O EREMITA

O EREMITA

Sabes, quando me vem, subitamente,

no meio da noite, essa angústia no peito

esse silencio pela casa, lacerante,

sem os ruídos familiares de água escorrendo

filhos falando, pratos entretinindo,

dá-me na alma um silencio de vida

um aperto no coração que quase sacrifica

o que pouco anda, fala, o resto que fica.

Posto-me à janela a ver e invejar os ruídos urbanos

os carros passando em acelerado,

as pessoas se encontrando desesperadas

os beijos céleres, quase de gozo imediato.

Da janela vejo o mundo que rejeito

para evitar que se amplie o vazio no peito

já que a mim não pertencem essas emoções

dos que vivem a vida de outro jeito.

Sabes, nas noites que passei à janela

à espera dela, de seu quase flutuar pela rua,

desesperei-me por saber que não viria

por saber que era tola a espera

como são tolas as esperas de todos os dias.

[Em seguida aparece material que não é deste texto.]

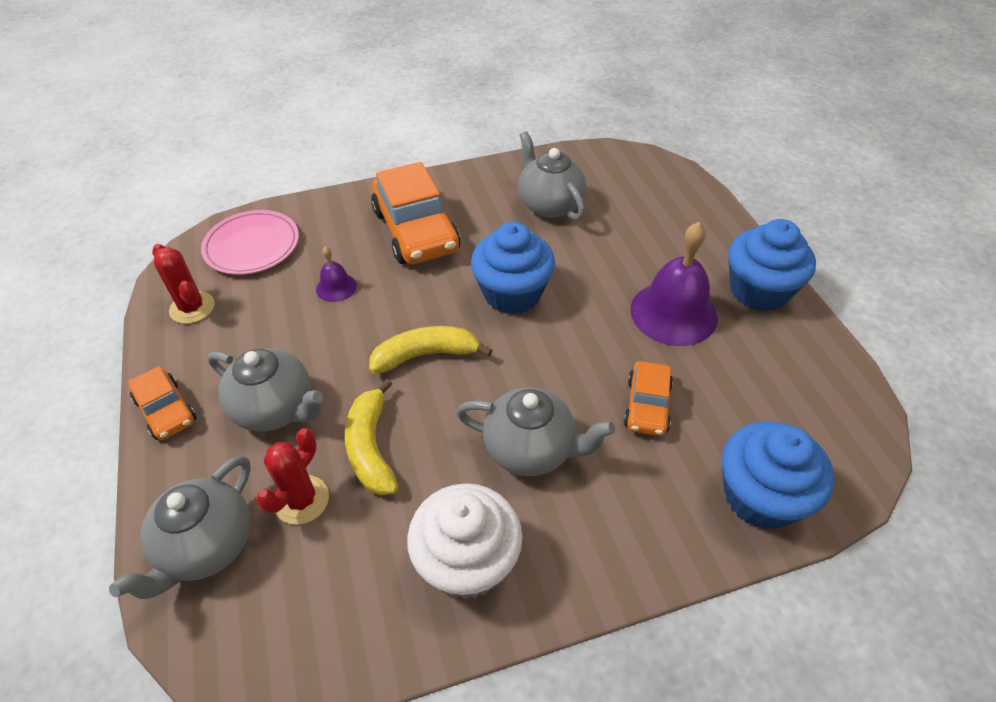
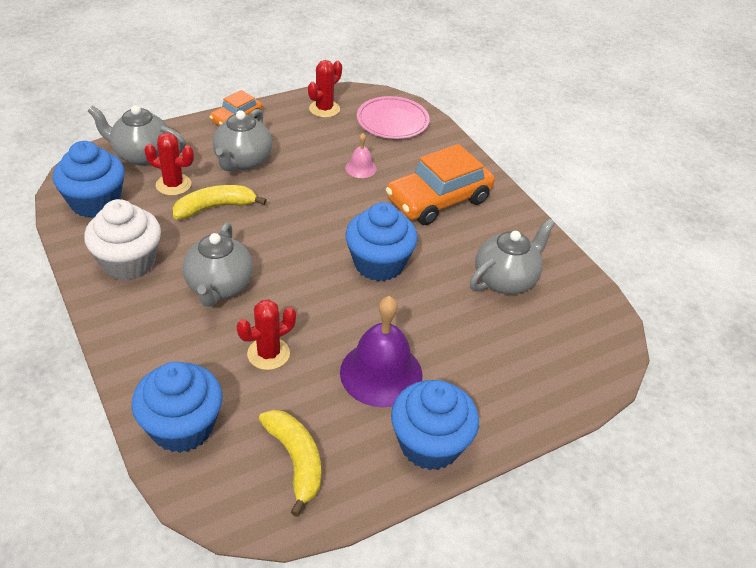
camera: 75 degrees right, 5 degrees down
purple bell [316,246,357,302] -> pink bell [345,133,377,178]
yellow banana [369,326,492,374] -> yellow banana moved to [259,410,321,517]
orange car [624,361,673,436] -> red cactus [237,299,296,370]
none -> blue cupcake [53,141,125,218]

Debruçado na janela, aguardo como milagre

não mais, repente, sua imagem

mas apenas uma mensagem de alívio.

Onicófago, corrôo as unhas nessa espera sem sentido

que dentro da casa há apenas lembranças

quando ansiava manso olvido.

Cada cômodo, cada canto, cada parede

guarda uma imagem de desencanto

de tudo aquilo que fui e construí

Hoje, falta-me a coragem para enfrentar

o homem que erigi para abster-me de mim.

Nos dias, arrasto um que não sou eu pela mão

para mostrá-lo aos amigos, fazer-me parecer-lhes igual.

O homem que puxo aos trancos, nega-se à cena

e acena-me gestos desesperados pedindo o sossego

da casa, a calma da janela; implora-me que lhe tenha pena.

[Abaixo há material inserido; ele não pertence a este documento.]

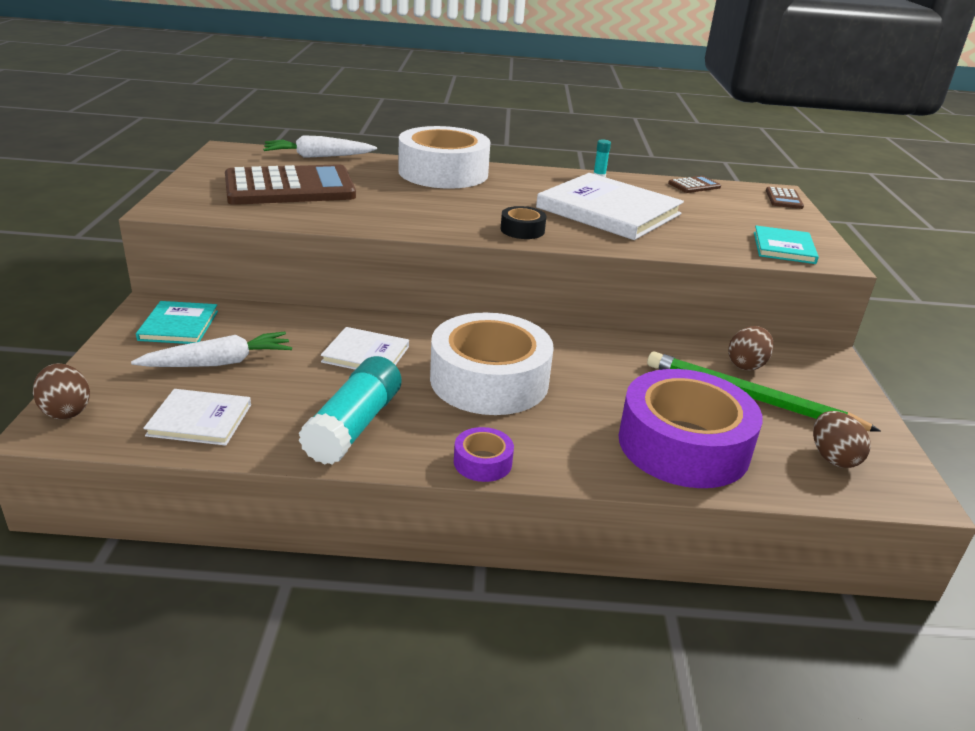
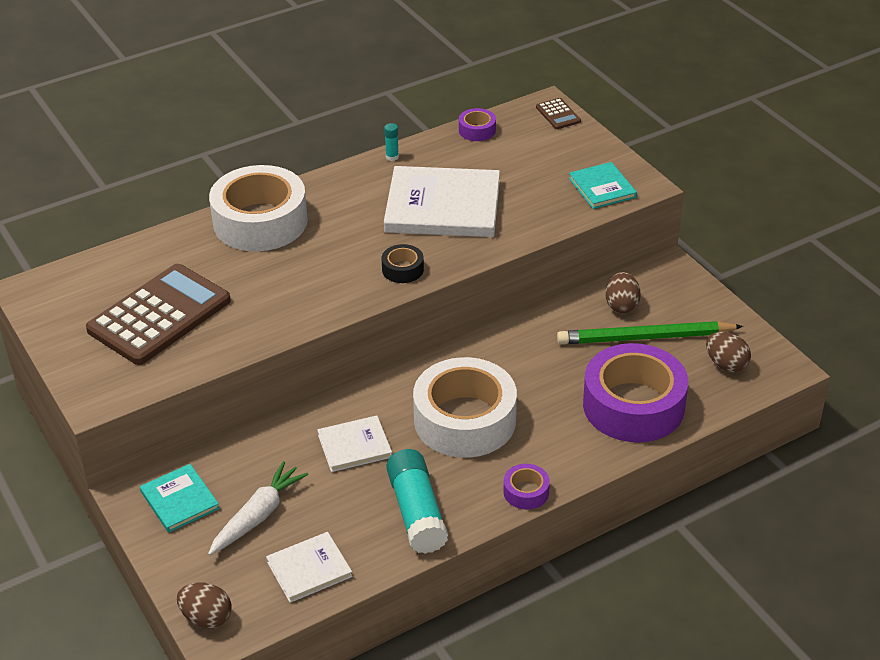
camera: 30 degrees left, 10 degrees up
white carrot [263,135,377,158] -> none
brown calculator [668,176,721,193] -> purple tape [459,108,496,141]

Obrigado pela necessidade de ser algo que não sou

enxoto-o para as ruas e vigio cada passo seu

para que não me traia pela desprezo que lhe dou.

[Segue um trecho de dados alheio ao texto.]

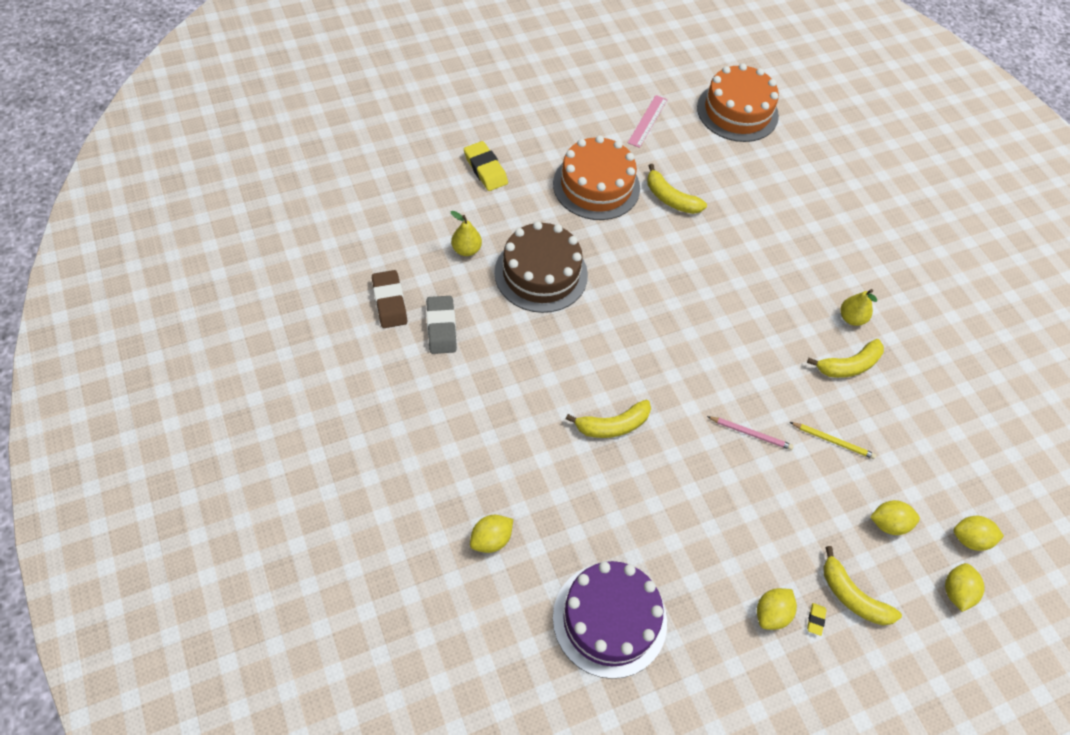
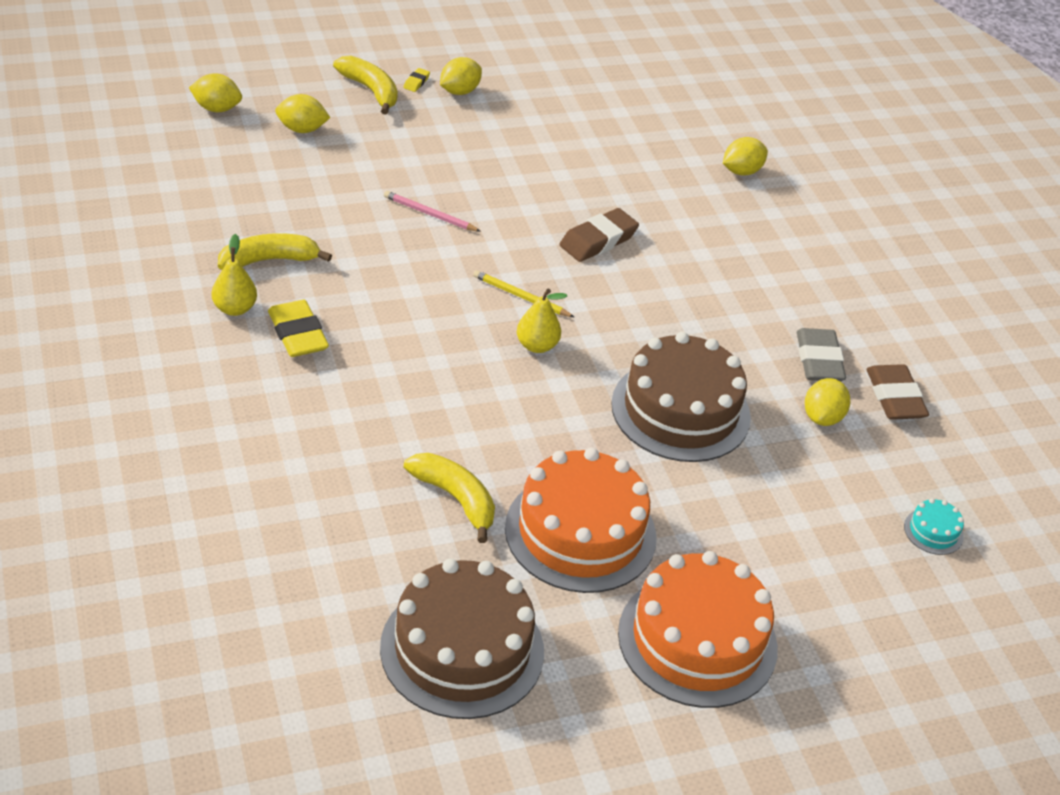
camera: 175 degrees left, 15 degrees down
yellow pear [450,211,482,256] -> yellow pear moved to [517,289,567,353]
yellow eraser [464,141,508,191] -> yellow eraser moved to [268,300,329,357]
purple cake [553,561,667,679] -> none
yellow banana [566,400,651,438] -> brown eraser [560,208,639,262]
pink ruler [628,95,668,148] -> brown cake [380,558,544,719]
orange cake [697,63,779,142] -> orange cake moved to [618,551,778,708]
yellow pencil [790,422,876,459] -> yellow pencil moved to [473,270,574,317]
yellow lemon [945,563,985,612] -> yellow lemon moved to [805,378,850,426]
none -> turquoise cake [904,498,964,555]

O homem que não quero ser, construo-o da necessidade

de enfrentar as mazelas dessa vida de cidade.

O homem que tento ser, sorri às voltas com todos

sem importar-se com o quanto sofro.

O homem que fui, d'algum mezzanino,

observa das sombras meus atos de menino.

O homem que sou, pleno de lógica, isento do amor

suspira da janela suas tristezas tentando escapar da dor.

Construindo mimetismos de mim

salamandra enganando o inimigo

arranjo ferramentas para escapar do perigo

forjando homens que parecem-se entre si

Assim carrego o fardo dos dias

Assim suporto a dor de não ser o que sou

Quando sózinho, apeado de minhas montarias

no silencio, debruço-me à janela para minha agonia.

Quando o silencio é demais

milagres espoucam, espontâneos.

Na espera de um deles, um só que seja capaz

de livrar-me do martírio de fingir estar em paz,

é que deito-me à janela que dá para o mundo

no aguardo de uma visita que abstenha-me de tudo

que me carregue para longe desta terra, desta janela

para uma terra onde as emoções não sejam um absurdo.

Sabes, às vezes sofro nessa espera vã

por saber impossível esta visita tão querida.